The 5-HT2B Receptor Protein is Strongly Expressed in the Brain and Heart Before a Fetus is Even Visible to the Human Eye
Strong expression of the 5-HT2B serotonin receptor mRNA has been detected in animals as early as at eight days post-conception in the neural fold, neural tube and the “heart primordial” (that is, the heart tissue, before it even starts beating).
The neural fold is remarkably multipotent, and can differentiate into a variety of neural and non-neural cell types, including a wide range of embryonic tissues that later differentiate into:
- craniofacial cartilages
- bones
- dermis
- adipose tissue
- vascular smooth muscle
- cardiac development
Neural crest cells are also responsible for the development of the cardiac outflow track and cardiac septal, muscle and valve formation. Specifically, neural crest cells form into diverse cardio-vascular structures to yield the pericytes (contractility cells of the blood vessels and of the heart) and the smooth muscle which make up the all human vasculature, from microscopic capillaries to the large arteries derived from aortic arches.
Summary:
In conclusion: Selective Serotonin modulating drugs are used ubiquitously in adults for extremely broad indications of psychiatric and non-psychiatric conditions. Because of their pervasive use they are causing a broad variety of physical and cogitative/behavioral birth defects. The use of Selective Serotonin modulating drugs can have significant effects on any kind of tissue that serotonin modulates, and serotonin modulates almost all types of tissues in fetal development.

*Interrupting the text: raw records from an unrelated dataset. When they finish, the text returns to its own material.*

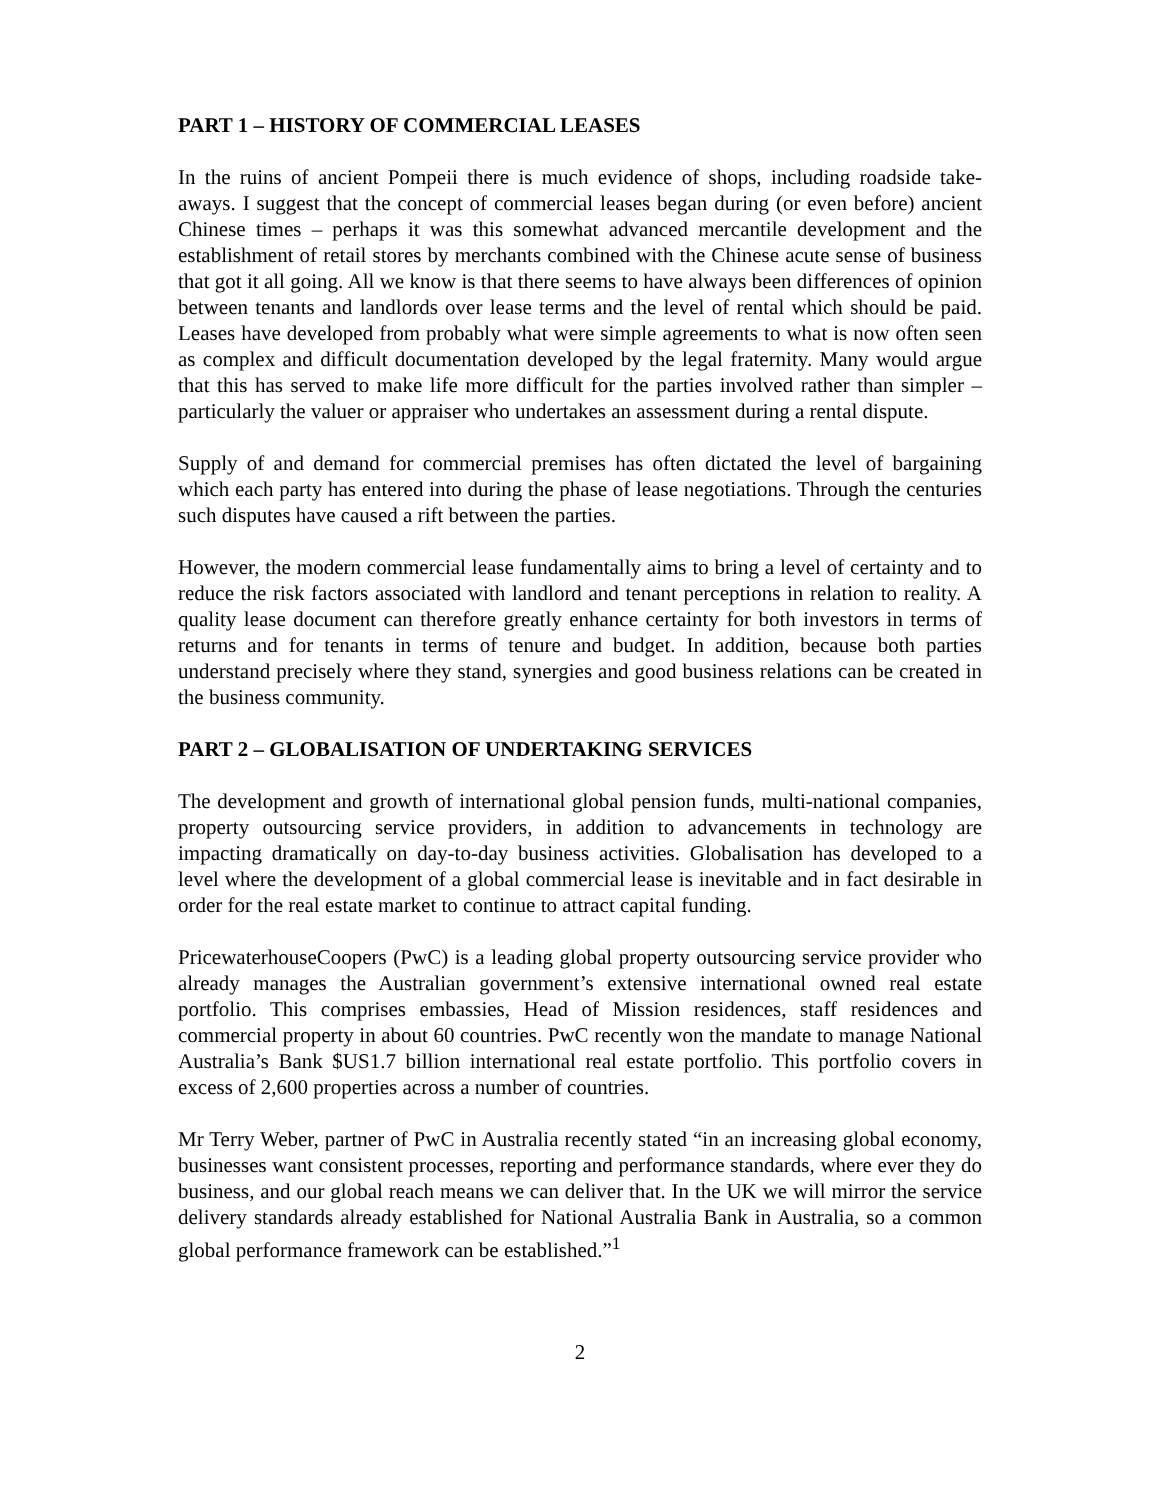PART 1 – HISTORY OF COMMERCIAL LEASES
In the ruins of ancient Pompeii there is much evidence of shops, including roadside take-aways. I suggest that the concept of commercial leases began during (or even before) ancient Chinese times – perhaps it was this somewhat advanced mercantile development and the establishment of retail stores by merchants combined with the Chinese acute sense of business that got it all going. All we know is that there seems to have always been differences of opinion between tenants and landlords over lease terms and the level of rental which should be paid. Leases have developed from probably what were simple agreements to what is now often seen as complex and difficult documentation developed by the legal fraternity. Many would argue that this has served to make life more difficult for the parties involved rather than simpler – particularly the valuer or appraiser who undertakes an assessment during a rental dispute.
Supply of and demand for commercial premises has often dictated the level of bargaining which each party has entered into during the phase of lease negotiations. Through the centuries such disputes have caused a rift between the parties.
However, the modern commercial lease fundamentally aims to bring a level of certainty and to reduce the risk factors associated with landlord and tenant perceptions in relation to reality. A quality lease document can therefore greatly enhance certainty for both investors in terms of returns and for tenants in terms of tenure and budget. In addition, because both parties understand precisely where they stand, synergies and good business relations can be created in the business community.
PART 2 – GLOBALISATION OF UNDERTAKING SERVICES
The development and growth of international global pension funds, multi-national companies, property outsourcing service providers, in addition to advancements in technology are impacting dramatically on day-to-day business activities. Globalisation has developed to a level where the development of a global commercial lease is inevitable and in fact desirable in order for the real estate market to continue to attract capital funding.
PricewaterhouseCoopers (PwC) is a leading global property outsourcing service provider who already manages the Australian government’s extensive international owned real estate portfolio. This comprises embassies, Head of Mission residences, staff residences and commercial property in about 60 countries. PwC recently won the mandate to manage National Australia’s Bank $US1.7 billion international real estate portfolio. This portfolio covers in excess of 2,600 properties across a number of countries.
Mr Terry Weber, partner of PwC in Australia recently stated “in an increasing global economy, businesses want consistent processes, reporting and performance standards, where ever they do business, and our global reach means we can deliver that. In the UK we will mirror the service delivery standards already established for National Australia Bank in Australia, so a common global performance framework can be established.”<sup>1</sup>
2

The FDA’s AERS / FAERS adverse event reporting system databases details the thousands upon thousands of birth defects that SSRIs have caused. It has been shown in several 2016 publications that the use of SSRIs during all three trimester of pregnancy may be responsible for the otherwise unexplainable increased incidence in learning disabilities and Autisim spectrum disorders seen in the United States.

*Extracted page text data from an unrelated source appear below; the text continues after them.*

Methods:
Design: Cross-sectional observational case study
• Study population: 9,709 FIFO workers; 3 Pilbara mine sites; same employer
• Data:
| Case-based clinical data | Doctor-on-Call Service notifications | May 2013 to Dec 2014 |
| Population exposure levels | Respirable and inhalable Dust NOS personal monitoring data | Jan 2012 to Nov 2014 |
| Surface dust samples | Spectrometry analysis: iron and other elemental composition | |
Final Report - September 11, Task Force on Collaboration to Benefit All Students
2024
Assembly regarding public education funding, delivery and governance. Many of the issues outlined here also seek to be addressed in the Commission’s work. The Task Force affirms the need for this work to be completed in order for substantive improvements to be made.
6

“…Use of antidepressants, specifically selective serotonin reuptake inhibitors, during the first, second and/or third trimester increases the risk of ASD in children, even after considering maternal depression.”

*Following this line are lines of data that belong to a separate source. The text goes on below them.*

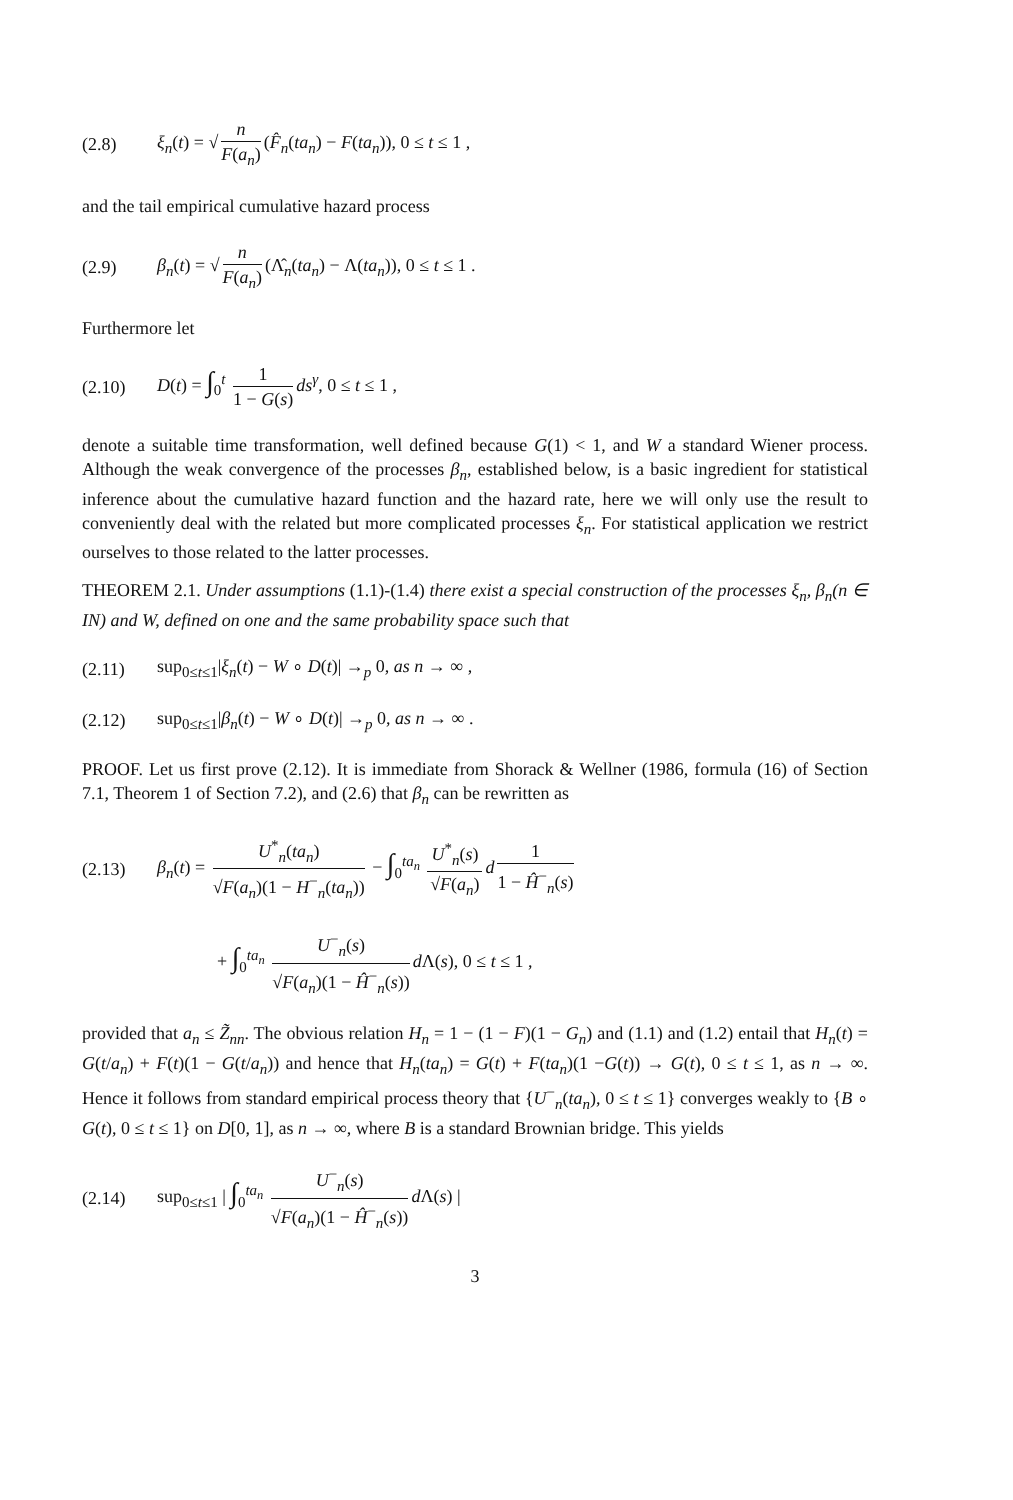(2.8) ξ<sub>n</sub>(t) = √ n F(a<sub>n</sub>) (F̂<sub>n</sub>(ta<sub>n</sub>) − F(ta<sub>n</sub>)), 0 ≤ t ≤ 1 ,
and the tail empirical cumulative hazard process
(2.9) β<sub>n</sub>(t) = √ n F(a<sub>n</sub>) (Λ̂<sub>n</sub>(ta<sub>n</sub>) − Λ(ta<sub>n</sub>)), 0 ≤ t ≤ 1 .
Furthermore let
(2.10) D(t) = ∫<sub>0</sub><sup>t</sup> 1 1 − G(s) ds<sup>γ</sup>, 0 ≤ t ≤ 1 ,
denote a suitable time transformation, well defined because G(1) < 1, and W a standard Wiener process. Although the weak convergence of the processes β<sub>n</sub>, established below, is a basic ingredient for statistical inference about the cumulative hazard function and the hazard rate, here we will only use the result to conveniently deal with the related but more complicated processes ξ<sub>n</sub>. For statistical application we restrict ourselves to those related to the latter processes.
THEOREM 2.1. Under assumptions (1.1)-(1.4) there exist a special construction of the processes ξ<sub>n</sub>, β<sub>n</sub>(n ∈ IN) and W, defined on one and the same probability space such that
(2.11) sup<sub>0≤t≤1</sub>|ξ<sub>n</sub>(t) − W ∘ D(t)| →<sub>p</sub> 0, as n → ∞ ,
(2.12) sup<sub>0≤t≤1</sub>|β<sub>n</sub>(t) − W ∘ D(t)| →<sub>p</sub> 0, as n → ∞ .
PROOF. Let us first prove (2.12). It is immediate from Shorack & Wellner (1986, formula (16) of Section 7.1, Theorem 1 of Section 7.2), and (2.6) that β<sub>n</sub> can be rewritten as
(2.13) β<sub>n</sub>(t) = U<sup>*</sup><sub>n</sub>(ta<sub>n</sub>) √F(a<sub>n</sub>)(1 − H<sup>−</sup><sub>n</sub>(ta<sub>n</sub>)) − ∫<sub>0</sub><sup>ta<sub>n</sub></sup> U<sup>*</sup><sub>n</sub>(s) √F(a<sub>n</sub>) d 1 1 − Ĥ<sup>−</sup><sub>n</sub>(s)
+ ∫<sub>0</sub><sup>ta<sub>n</sub></sup> U<sup>−</sup><sub>n</sub>(s) √F(a<sub>n</sub>)(1 − Ĥ<sup>−</sup><sub>n</sub>(s)) d Λ(s), 0 ≤ t ≤ 1 ,
provided that a<sub>n</sub> ≤ Z̃<sub>nn</sub>. The obvious relation H<sub>n</sub> = 1 − (1 − F)(1 − G<sub>n</sub>) and (1.1) and (1.2) entail that H<sub>n</sub>(t) = G(t/a<sub>n</sub>) + F(t)(1 − G(t/a<sub>n</sub>)) and hence that H<sub>n</sub>(ta<sub>n</sub>) = G(t) + F(ta<sub>n</sub>)(1 −G(t)) → G(t), 0 ≤ t ≤ 1, as n → ∞. Hence it follows from standard empirical process theory that {U<sup>−</sup><sub>n</sub>(ta<sub>n</sub>), 0 ≤ t ≤ 1} converges weakly to {B ∘ G(t), 0 ≤ t ≤ 1} on D[0, 1], as n → ∞, where B is a standard Brownian bridge. This yields
(2.14) sup<sub>0≤t≤1</sub> | ∫<sub>0</sub><sup>ta<sub>n</sub></sup> U<sup>−</sup><sub>n</sub>(s) √F(a<sub>n</sub>)(1 − Ĥ<sup>−</sup><sub>n</sub>(s)) d Λ(s) |
3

Because it takes at least 1 to 2 months for women to know whether or not they are pregnant, women may unknowingly be taking an SSRI during their first trimester, when serotonin receptors are first developed. Early in fetal development, serotonin receptors have the potential to cause cognitive/neurological as well as visible and physical developmental deformations in the heart, bones and cranium.
SSRIs have active metabolites are readily cross the placental and blood-brain barriers. Additionally, SSRIs have a long pharmacokinetic half-life. Pharmaceutical companies have not adequately warned women that if they are thinking of getting pregnant, or have the potential to become pregnant that they should stop taking SSRIs well in advance of a potential pregnancy to prevent the risk of autism and prevent the risk of physical deformations.